Pero aquí no paran las casualidades. Cuando llegó a Umbría con el firme propósito de conocer al comercializador de vinos y aceites balsámicos, se sorprendió al ver que Lorenzo Fassola Bologna, nombre completo del ex novio de su amiga, lo recogió en un Mercedes Benz muy bonito. Le hizo dos preguntas: que si se mareaba con facilidad y que si le gustaba la velocidad. Su amiga no le había contado algunos detalles: que Lorenzo corría carros como hobby, que su casa era un castillo y que el aceite de oliva que comercializaba no era cualquier aceite de oliva, sino el mejor del mundo. Lo produce en su castillo, Montevibiano, construido 200 años antes de Cristo.
El castillo Montevibiano construido 200 años antes de Cristo, tiene una piscina que data de 1926.
Con Lorenzo conoció los mejores restaurantes de la región y probó los mejores platos que ha comido en su vida. Los que más recuerda son la pasta caramelli, un envuelto de pasta en forma de caramelo rellena de prociutto con salsa de queso, y los ovioli, una especie de champiñón silvestre que crece sólo unas semanas al año y es más costoso que las trufas blancas.
Cuando regresó a Bogotá, la obra estaba atrasada. La casa era de conservación nacional y el papeleo y los trámites para tumbar una pared eran insoportables. Por esos días una amiga le hizo una lectura de Feng Shui al lugar. Él no es para nada esotérico, pero lo sorprendió que su amiga le dijera que la casa era perfecta en términos de flujo de energía. Sólo había que poner un poco de tierra en una pared, algunas fuentes de agua y un poco de hierro en uno de los pisos. Lo único que tuvo que hacer fue lo de las fuentes, porque coincidencia o no, en la pared donde debía poner la tierra ya estaba destinada la huerta vertical que hoy adorna la terraza del fondo. En cuanto al hierro, en la sala de espera, debajo del piso de madera, los constructores habían puesto una plancha de metal para darle más solidez.

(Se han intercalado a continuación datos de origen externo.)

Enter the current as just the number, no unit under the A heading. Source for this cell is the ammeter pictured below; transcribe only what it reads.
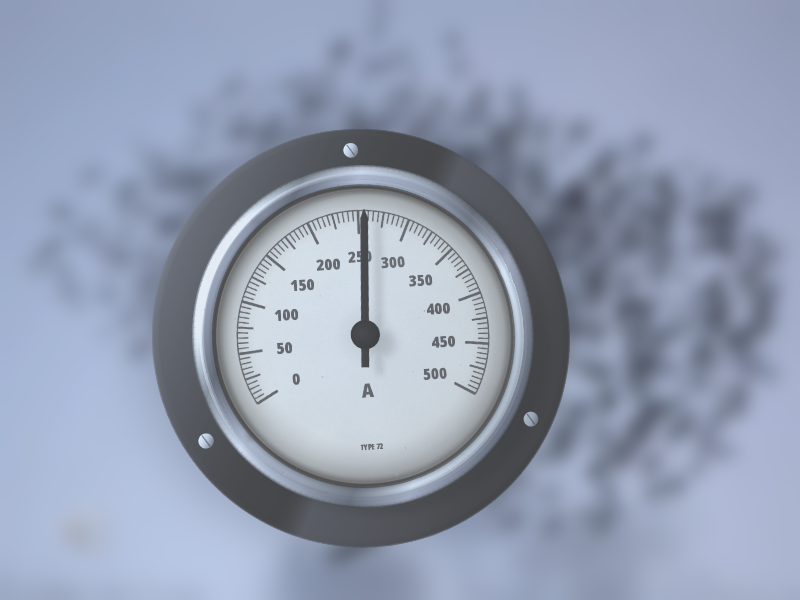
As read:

A Emilia Romagna no para de entrar gente. La primera vez que Camilo sintió que había hecho algo importante fue el día que contestó el teléfono y del otro lado alguien pedía una reserva para el ex presidente César Gaviria. Hoy es uno de los clientes asiduos, junto al ex presidente Samper, Jaime Sánchez Cristo y María Isabel Rueda.
Su buena comida hizo que lo contactaran del Hotel Tcherassi, en Cartagena, para que Emilia Romagna fuera el restaurante del hotel boutique de la diseñadora. Él aceptó, pero con la condición de que se tenía que llamar Vera, como la mamá de la barranquillera. Fue difícil que aceptaran. Parte de su argumentación fue que vera, en italiano, quiere decir “verdad”. De ahí, “la verdadera comida italiana”.
Honrar a padre y madre, como dice la Biblia, debe tener sentido. Al menos eso dijo Teófilo, uno de los hombres que le ayudaron a instalar las cocinas. “Teo” había sido escolta de un narco muy poderoso al que mataron. Por eso se volvió cristiano, “se volvió bueno”, dice Camilo. Él fue el que le dijo que quería orar por el futuro del restaurante, porque seguir los mandamientos de Dios le iba a traer muchos clientes y buena fortuna. Camilo, que no es muy creyente pero es respetuoso de las creencias de los demás, dice que los rezos de Teo se hicieron realidad.
Puede sonar a cuento de ficción. Demasiadas casualidades para ser ciertas. Pero cualquiera que vaya al restaurante italiano de la Zona G puede comprobar que en Emilia Romagna no se come sólo una vez.
Terraza del restaurante Emilia Romagna en la zona G.